Make an exact copy of all the data.

[Stored items]
--- START ---
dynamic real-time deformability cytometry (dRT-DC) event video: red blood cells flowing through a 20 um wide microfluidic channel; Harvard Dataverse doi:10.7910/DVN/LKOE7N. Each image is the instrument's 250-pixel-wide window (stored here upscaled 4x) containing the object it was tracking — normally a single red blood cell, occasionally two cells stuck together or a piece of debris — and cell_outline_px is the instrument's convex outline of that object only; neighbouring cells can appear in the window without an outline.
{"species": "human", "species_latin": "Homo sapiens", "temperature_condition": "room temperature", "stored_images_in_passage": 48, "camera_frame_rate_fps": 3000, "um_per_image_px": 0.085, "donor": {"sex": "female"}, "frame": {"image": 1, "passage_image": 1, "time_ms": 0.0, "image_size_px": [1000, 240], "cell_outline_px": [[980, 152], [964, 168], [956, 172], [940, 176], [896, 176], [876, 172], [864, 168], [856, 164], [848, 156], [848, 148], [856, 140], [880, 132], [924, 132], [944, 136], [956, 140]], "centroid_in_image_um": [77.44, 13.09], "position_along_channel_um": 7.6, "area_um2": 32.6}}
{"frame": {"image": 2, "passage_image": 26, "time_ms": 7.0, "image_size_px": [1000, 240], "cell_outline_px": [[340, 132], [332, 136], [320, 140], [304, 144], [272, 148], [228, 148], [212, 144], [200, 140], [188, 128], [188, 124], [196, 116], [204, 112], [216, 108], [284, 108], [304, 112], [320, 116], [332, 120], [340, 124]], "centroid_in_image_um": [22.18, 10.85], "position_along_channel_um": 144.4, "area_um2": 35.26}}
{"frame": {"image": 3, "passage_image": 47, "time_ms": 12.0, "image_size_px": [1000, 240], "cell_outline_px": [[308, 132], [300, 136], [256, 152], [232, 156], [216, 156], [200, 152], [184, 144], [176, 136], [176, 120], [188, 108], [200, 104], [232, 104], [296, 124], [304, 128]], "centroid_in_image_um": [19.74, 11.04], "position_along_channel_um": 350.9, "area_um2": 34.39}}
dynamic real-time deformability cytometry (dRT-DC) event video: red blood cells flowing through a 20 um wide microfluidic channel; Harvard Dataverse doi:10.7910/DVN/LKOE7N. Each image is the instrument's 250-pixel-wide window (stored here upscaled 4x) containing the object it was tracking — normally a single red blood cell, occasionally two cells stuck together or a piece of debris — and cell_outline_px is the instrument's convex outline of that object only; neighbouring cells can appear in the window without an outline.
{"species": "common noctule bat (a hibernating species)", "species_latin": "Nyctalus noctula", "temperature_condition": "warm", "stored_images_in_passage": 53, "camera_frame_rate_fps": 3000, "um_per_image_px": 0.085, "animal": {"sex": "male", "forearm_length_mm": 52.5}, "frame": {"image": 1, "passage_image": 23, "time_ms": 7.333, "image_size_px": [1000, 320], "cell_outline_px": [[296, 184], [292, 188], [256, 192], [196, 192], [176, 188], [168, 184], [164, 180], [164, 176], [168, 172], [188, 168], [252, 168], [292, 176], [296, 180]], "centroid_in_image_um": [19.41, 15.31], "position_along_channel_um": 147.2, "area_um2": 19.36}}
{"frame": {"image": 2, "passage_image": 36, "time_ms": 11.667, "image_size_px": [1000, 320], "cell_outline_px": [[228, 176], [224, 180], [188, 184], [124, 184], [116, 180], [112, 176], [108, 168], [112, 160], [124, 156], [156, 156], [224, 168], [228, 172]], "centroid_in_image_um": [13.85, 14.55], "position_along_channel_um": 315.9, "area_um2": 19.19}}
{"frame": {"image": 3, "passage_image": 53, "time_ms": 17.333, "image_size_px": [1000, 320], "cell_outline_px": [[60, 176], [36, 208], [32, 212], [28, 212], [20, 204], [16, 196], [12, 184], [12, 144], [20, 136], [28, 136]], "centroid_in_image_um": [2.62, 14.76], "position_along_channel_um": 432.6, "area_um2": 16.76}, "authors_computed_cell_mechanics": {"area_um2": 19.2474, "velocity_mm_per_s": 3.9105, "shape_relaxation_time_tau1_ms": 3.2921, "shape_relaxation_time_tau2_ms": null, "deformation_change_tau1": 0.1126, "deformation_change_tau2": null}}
--- END ---
■ Result ■
dynamic real-time deformability cytometry (dRT-DC) event video: red blood cells flowing through a 20 um wide microfluidic channel; Harvard Dataverse doi:10.7910/DVN/LKOE7N. Each image is the instrument's 250-pixel-wide window (stored here upscaled 4x) containing the object it was tracking — normally a single red blood cell, occasionally two cells stuck together or a piece of debris — and cell_outline_px is the instrument's convex outline of that object only; neighbouring cells can appear in the window without an outline.
{"species": "human", "species_latin": "Homo sapiens", "temperature_condition": "room temperature", "stored_images_in_passage": 48, "camera_frame_rate_fps": 3000, "um_per_image_px": 0.085, "donor": {"sex": "female"}, "frame": {"image": 1, "passage_image": 1, "time_ms": 0.0, "image_size_px": [1000, 240], "cell_outline_px": [[980, 152], [964, 168], [956, 172], [940, 176], [896, 176], [876, 172], [864, 168], [856, 164], [848, 156], [848, 148], [856, 140], [880, 132], [924, 132], [944, 136], [956, 140]], "centroid_in_image_um": [77.44, 13.09], "position_along_channel_um": 7.6, "area_um2": 32.6}}
{"frame": {"image": 2, "passage_image": 26, "time_ms": 7.0, "image_size_px": [1000, 240], "cell_outline_px": [[340, 132], [332, 136], [320, 140], [304, 144], [272, 148], [228, 148], [212, 144], [200, 140], [188, 128], [188, 124], [196, 116], [204, 112], [216, 108], [284, 108], [304, 112], [320, 116], [332, 120], [340, 124]], "centroid_in_image_um": [22.18, 10.85], "position_along_channel_um": 144.4, "area_um2": 35.26}}
{"frame": {"image": 3, "passage_image": 47, "time_ms": 12.0, "image_size_px": [1000, 240], "cell_outline_px": [[308, 132], [300, 136], [256, 152], [232, 156], [216, 156], [200, 152], [184, 144], [176, 136], [176, 120], [188, 108], [200, 104], [232, 104], [296, 124], [304, 128]], "centroid_in_image_um": [19.74, 11.04], "position_along_channel_um": 350.9, "area_um2": 34.39}}
dynamic real-time deformability cytometry (dRT-DC) event video: red blood cells flowing through a 20 um wide microfluidic channel; Harvard Dataverse doi:10.7910/DVN/LKOE7N. Each image is the instrument's 250-pixel-wide window (stored here upscaled 4x) containing the object it was tracking — normally a single red blood cell, occasionally two cells stuck together or a piece of debris — and cell_outline_px is the instrument's convex outline of that object only; neighbouring cells can appear in the window without an outline.
{"species": "common noctule bat (a hibernating species)", "species_latin": "Nyctalus noctula", "temperature_condition": "warm", "stored_images_in_passage": 53, "camera_frame_rate_fps": 3000, "um_per_image_px": 0.085, "animal": {"sex": "male", "forearm_length_mm": 52.5}, "frame": {"image": 1, "passage_image": 23, "time_ms": 7.333, "image_size_px": [1000, 320], "cell_outline_px": [[296, 184], [292, 188], [256, 192], [196, 192], [176, 188], [168, 184], [164, 180], [164, 176], [168, 172], [188, 168], [252, 168], [292, 176], [296, 180]], "centroid_in_image_um": [19.41, 15.31], "position_along_channel_um": 147.2, "area_um2": 19.36}}
{"frame": {"image": 2, "passage_image": 36, "time_ms": 11.667, "image_size_px": [1000, 320], "cell_outline_px": [[228, 176], [224, 180], [188, 184], [124, 184], [116, 180], [112, 176], [108, 168], [112, 160], [124, 156], [156, 156], [224, 168], [228, 172]], "centroid_in_image_um": [13.85, 14.55], "position_along_channel_um": 315.9, "area_um2": 19.19}}
{"frame": {"image": 3, "passage_image": 53, "time_ms": 17.333, "image_size_px": [1000, 320], "cell_outline_px": [[60, 176], [36, 208], [32, 212], [28, 212], [20, 204], [16, 196], [12, 184], [12, 144], [20, 136], [28, 136]], "centroid_in_image_um": [2.62, 14.76], "position_along_channel_um": 432.6, "area_um2": 16.76}, "authors_computed_cell_mechanics": {"area_um2": 19.2474, "velocity_mm_per_s": 3.9105, "shape_relaxation_time_tau1_ms": 3.2921, "shape_relaxation_time_tau2_ms": null, "deformation_change_tau1": 0.1126, "deformation_change_tau2": null}}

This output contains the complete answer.